_What to work on:_ Pick up the passage about Liebowitz and Margolis and market lock-in and continue it from its last sentence.

_Text section:_

-.-.-

After a brief study of the contest between the QWERTY and Dvorak keyboards, Liebowitz and Margolis introduce you to some of the current economic theory behind this debate. While a course or two in economics would hardly put you at a disadvantage in these chapters, the authors do a good job of making the material accessible to those who are not trained economists. A grasp of the basic laws of supply and demand suffices to make this section comprehensible. Relevant theory revolves around whether markets can get "locked-in" to an inferior technology simply because it arrives on the scene first, leading to "market failure," or whether markets are able to change paths when the current course is seen to be inferior. The authors contend that while it is theoretically possible to "get stuck," in practice it should be a rare occurrence.
The evidence for actual market failure in high technology has rested almost entirely on just three cases: QWERTY versus Dvorak, VHS versus Beta, and DOS versus Macintosh. However, in the next section of the book, Liebowitz and Margolis convincingly demonstrate that not one of these instances actually illustrates market failure.
The traditional story on our current keyboard layout is that QWERTY arrived on the scene with little competition, won a typing-speed contest or two, then became "locked-in." The "vastly superior" Dvorak keyboard could not make inroads against QWERTY's established position, and we witnessed market failure. However, Liebowitz and Margolis have found that there were many alternate layouts to QWERTY while it was becoming established, there were many early typing contests, and the major study showing significant superiority for the Dvorak keyboard was done by August Dvorak, the inventor. Subsequent, better-run studies showed only minor advantages for the Dvorak layout, too insignificant to repay retraining typists.
In similar tales, Beta is another superior standard that became locked-out of a market, in this case by VHS. The authors' evidence suggests that in recording length, the only technical difference between the competing standards that mattered to home consumers was that VHS generally had 2:1 advantage over Beta. In the high-end professional market, where Beta's editing advantages do matter, Beta has continued to be the dominant format.
The contest between MS-DOS and the Macintosh operating system might seem to be a clear-cut case of the market having failed us. Isn't the Mac clearly superior? Yet, the authors show that things are not that simple -- due to cheaper hardware, less overhead, and more applications, DOS had many advantages that the Mac was not able to overcome.
All of which leads to Microsoft's current dominance in the software industry. Was it simply the result of a lucky break, where Microsoft was positioned to deliver an operating system to IBM just when it needed one? In the mid '80s, the PC industry cried out for software standards -- was there anyone else who would have been better able to deliver them? Liebowitz and Margolis contend that it is unlikely some group of planners could have improved the current software market. The most convincing point they have in making their case is that it was not on Windows that Excel and Word first became dominant products, but on the Macintosh, where Microsoft had no OS monopoly to exploit. Macintosh Excel had achieved an astounding 90 percent market share well before Windows Excel was even the top PC spreadsheet. For those who contend that Microsoft's application dominance is solely a matter of leveraging their OS dominance, this fact is simply inexplicable.

-.-.-

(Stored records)

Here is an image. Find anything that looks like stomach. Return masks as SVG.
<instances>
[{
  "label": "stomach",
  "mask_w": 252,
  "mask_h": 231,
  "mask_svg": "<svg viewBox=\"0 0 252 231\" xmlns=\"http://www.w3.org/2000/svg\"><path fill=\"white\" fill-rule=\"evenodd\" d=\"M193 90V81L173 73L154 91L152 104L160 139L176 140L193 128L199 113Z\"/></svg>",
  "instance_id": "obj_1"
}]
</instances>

-.-.-

_Answer to the task:_
Do I have criticisms? Yes. Several factors make the authors' case somewhat weaker than they might hope. For instance, reviews, which the authors use to evaluate software, are not nearly as objective a measure of quality as, for instance, typing speed. Liebowitz and Margolis ignore a factor which critics of their argument might list as rendering reviews especially suspect: Do large advertising sales from a magazine to a company make the magazine reluctant to give that company's products negative reviews? Yet, we can't fault them for bias in choosing reviews over some more objective criteria, for it doesn't seem that a better measure of software quality is available.
Also, the authors mention Microsoft's shift from touting OS/2 as the operating system of the future to their elevation of Windows to that role, and point out that Lotus and WordPerfect were both hurt by focusing on OS/2 development while Microsoft focused on Windows. But they don't seem to consider the possibility that this could have been a strategic move by Microsoft to leverage their OS dominance. Those wary of Microsoft's motives might be forgiven for suspecting that Microsoft deliberately lured its competitors down a dead-end while focusing its own efforts on what it suspected would be the eventual winner.
Despite these (minor) misgivings, Liebowitz and Margolis make their case in a convincing fashion. After reading this book, you may not like Microsoft any more than before. (Full disclosure: I am a committed UNIX man myself.) But, however bullying, unresponsive to complaints, and paranoid Microsoft has been, here is a strong argument that the largest factor in their success has simply been arriving in the market with the right software for that moment. What's more, Winners, Losers & Microsoft should be a ray of hope for those who have been told that, short of DoJ action, there is no remedy for Microsoft's dominance. Microsoft will slip, and market opportunities that Microsoft no longer has the agility to pursue successfully will arise.
There has been some controversy around this book lately, including charges that Microsoft was involved in its publication. While it is certainly true that Microsoft contributes a significant amount to The Independent Institute, the nonprofit conservative think-tank which published the book, the authors point out that they have been working in this same area, with essentially the same conclusions, for a decade, well before Microsoft had any interest in antitrust theory. When I queried Stan Liebowitz via e-mail on this matter, he pointed out that several other publishing firms had an interest in publishing the book, and that an academic version of the same material will, in fact, be jointly published by New York University Press and Macmillan. My own feeling is that the facts and conclusions in the book stand on their own, whoever paid to have them published.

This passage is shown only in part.